§ Exercise passage:
▽
Interestingly, it’s not just around the ideal of a job that we have developed high ambitions that combine the spiritual and the material. Something very similar has happened around relationships. For the largest part of human history, it would have been extraordinary to suppose that one was meant to love (rather than merely tolerate) one’s spouse. The point of marriage was inherently practical: uniting adjacent plots of land, finding someone who would be good at milking cows or who might bear a brood of healthy children. Romantic love was something distinct – it might be nice for one summer when one was 15, or might be pursued with someone other than one’s spouse after the birth of the seventh child.
Then, in around 1750, a peculiar shift began to take place here as well. We started to be interested in another extraordinarily ambitious idea: a marriage of love. A new kind of hope started to obsess people: that one could both be married and properly admire and sympathise with one’s partner. Instead of there being two distinct projects – marriage and love – a new and more complex ideal emerged: the marriage of passion.
The modern world is built around hopeful visions of how things that had previously seemed separate (money and creative fulfilment; love and marriage) could be united. These are generous ideas, democratic in spirit, filled with optimism about what we can achieve and rightfully intolerant of ancient forms of suffering. But in the way we have tried to act upon them, they have also been catastrophes. They constantly let us down. They breed impatience and feelings of paranoia and persecution. They generate powerful new ways of being frustrated.
We judge our lives by ambitious new standards by which we are continually made to feel we have fallen short. It’s an added complication that, although we have set ourselves such impressive goals, we have tended to tell ourselves that the way to attain them is not essentially difficult. It is simply a case, we assume, of following our instincts. We’ll find the right relationship (which unites passion with day-to-day practical stability) and a good career (which unites the practical goal of earning an income with a sense of inner fulfilment) by following our feelings. We trust that we’ll simply develop a special kind of emotional rush in the presence of the right person or will, once we’ve finished university, sense a reliable pull towards a career that is right for us.
△
§ Dataset entries:
▽
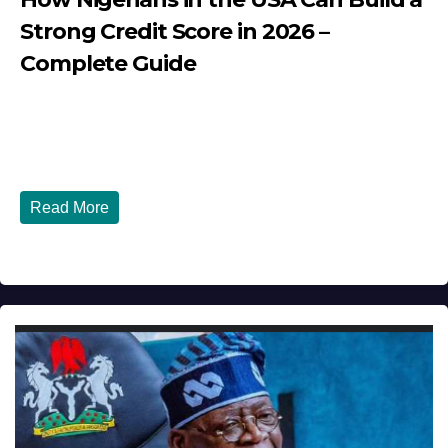
Strong Credit Score in 2026 –
Complete Guide
JULY 30, 2026
DIBANGO
How Nigerians in the USA Can Build a Strong Credit
Score in 2026 - Complete...
Read More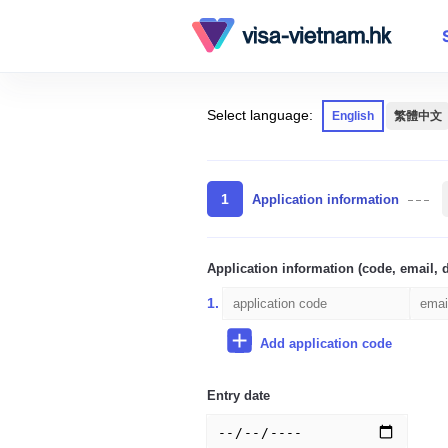
Select language:
English
繁體中文
1
Application information
Application information (code, email, d
1.
Add application code
Entry date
△
§ Tasks to carry out:
(1) From the passage on modern ideals of love and work, write out the part that opens with the words containing "We judge our" and closes with "right for us.".
(2) Extend the passage on modern ideals of love and work, picking up right after its final sentence.
The entries are separate material and have no connection to the passage on modern ideals of love and work.

§ Responses to the tasks:
(1)
We judge our lives by ambitious new standards by which we are continually made to feel we have fallen short. It’s an added complication that, although we have set ourselves such impressive goals, we have tended to tell ourselves that the way to attain them is not essentially difficult. It is simply a case, we assume, of following our instincts. We’ll find the right relationship (which unites passion with day-to-day practical stability) and a good career (which unites the practical goal of earning an income with a sense of inner fulfilment) by following our feelings. We trust that we’ll simply develop a special kind of emotional rush in the presence of the right person or will, once we’ve finished university, sense a reliable pull towards a career that is right for us.

(2)
We put a decisive share of our trust in the phenomenon of gut instinct. A symptom of our devotion to instinct is that we don’t readily recognise much need for training and education around getting into a relationship or in the search for a career. We take it for granted, for instance, that children will need many hundreds of hours of carefully considered instruction if they are to become competent at maths or learn a foreign language. We understand that instinct and luck can’t ever lead to good results in chemistry – and that it would be cruel to suppose otherwise. But we’d think it odd if the school curriculum included an almost daily strand over many years of classes on how to make a relationship work or how to find a job that accorded with one’s talents and interests.
We may recognise that these decisions are hugely important and consequential, yet by a strange quirk of intellectual history we’ve come to suppose that they can’t be taught or educated for. They really matter, but we seem to believe that the right answer will simply float into our brains when the moment is ripe. The aim of The School of Life is to correct such unwittingly cruel assumptions, and to equip us with ideas with which to better accomplish the admirable (but in truth highly difficult) ambitions that we harbour around our emotional and working lives.